One sight we had our eyes out for was the Fortress of Europe. It was built by Mehmet the Conquerer (there are great names in Turkish history) prior to his assault on Constantinople and completed by three viziers who managed to complete the whole thing in only four months. It was used to cut off the passage of ships to Constantinople and ultimately supported the change from Constantintople to Ottoman Istanbul. Plus, it's just a little funny to imagine your enemy spending a few months building a big fortress just outside of town while you just go about your business.
The Fortress of Europe, built in four months and a contributor to the defeat of Constantinople
We had a two-hour break before the next ferry, so we got off in a small village, Rumeli Kavagi, on the European side a bit south of the Black Sea. We walked around a bit, had a little lunch by the water, and watched people go about their business, men and women in rowboats, boys out swimming and jumping off the buoys. Much as I am loving Istanbul, I did enjoy the peace and calm in this coastal town.

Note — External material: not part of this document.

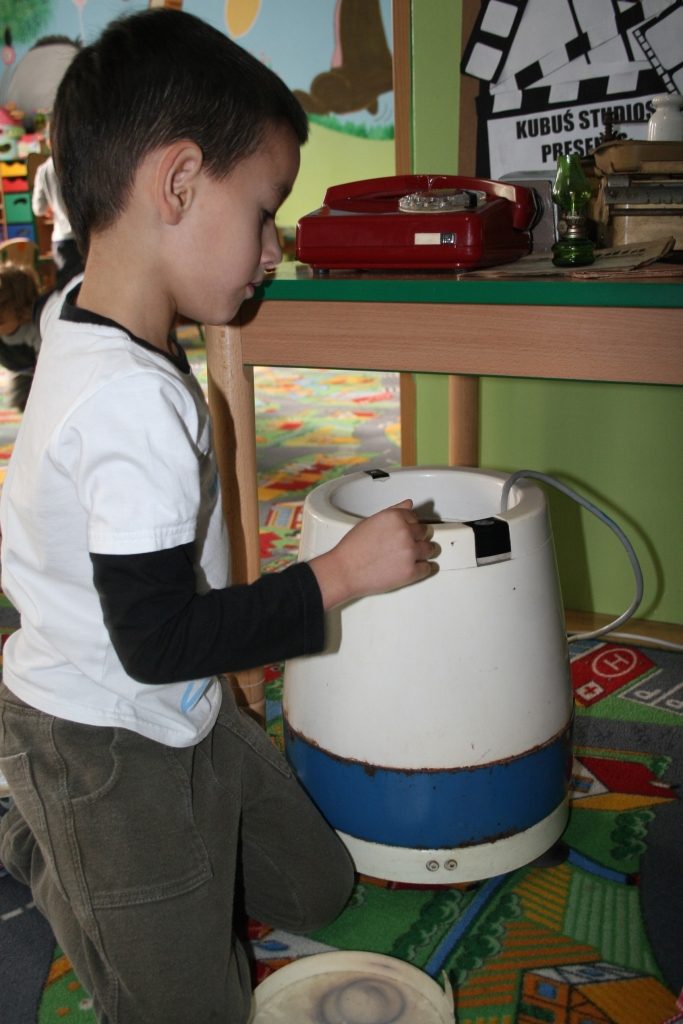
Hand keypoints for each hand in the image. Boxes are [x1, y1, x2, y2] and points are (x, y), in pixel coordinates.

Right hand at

Our view during lunch on the Bosphorous, near the Black Sea with castle ruins and youth jumping from buoys into the beautiful marine-colored waters
Returning to the Bazaar Quarter, with minarets and mosques dominating the skyline
Getting back, we realized we were now in a bit of a rush to get back and see the Aya Sofya before its closing time. We hoped on the rush hour-filled tram back to Sultanahmet and got in with a good hour of time before closing.
The Aya Sofya (also called the Haghia Sophia) was built in the 6th century. It was and is an architectural marvel, with the huge dome soaring above you. In the 15th century, the Ottomans converted it to a mosque, leading to bemusing scenes like a mosaic of the Virgin Mary soaring above the mihrab, or niche indicating the direction of Mecca for Islamic services. Now to avoid any confusion it's a museum, preserving elements of both historical purposes. At first, I was disappointed to see half of the upper dome covered for restoration and filled with scaffolding, but even that couldn't distract me from the feeling of awe and majesty that architecture inspired.
The Aya Sofya
Even the scaffolding couldn't take awake from the grandeur of the 184-foot high soaring dome
There were a number of gorgeous mosaics that still remained in the upper part of the church. This is notable because many icons, or religous images, were destroyed during a time known as the Iconoclast period, when the only imagery allowed was the sign of the cross. In addition, when Islam became the major religion, many churches were destroyed or converted to mosques. Fortunately in the Aya Sofya the mosaics were plastered over and many were recovered. As you walk along you can see that the undersides of arches are covered with jewel-like surfaces. There are also a number of scenes, including the archangel Gabriel, the Virgin Mary and Christ.
One of the gorgeous mosaics that survived the Iconoclast period and from being plastered over when the church was converted to a mosque
Immediately below the mosaic of Mary remains the mihrab, or niche indicating the direction of Mecca
All in all, the museum is a photographer's dream, with niches, atmospheric light streaming in, dark hallways lit with low-hanging chandeliers, and the mosaics which glow in the photos.
Details from the Upper Gallery
Tyler loving the Aya Sofya
There was lots of atmospheric light and details that brought out the shutterbug in both of us
It's interesting to be back in a place that has so much to see at every turn...and is full of other tourists anxious to see as much as possible before moving on to the next site, city, country. After travelling for this long, we've definitely slowed our pace, so being here has had a more frenetic pace. But Istanbul is definitely in contention for my favorite big city of the trip, so I'm happy to spend the day wandering through the sites and scenes.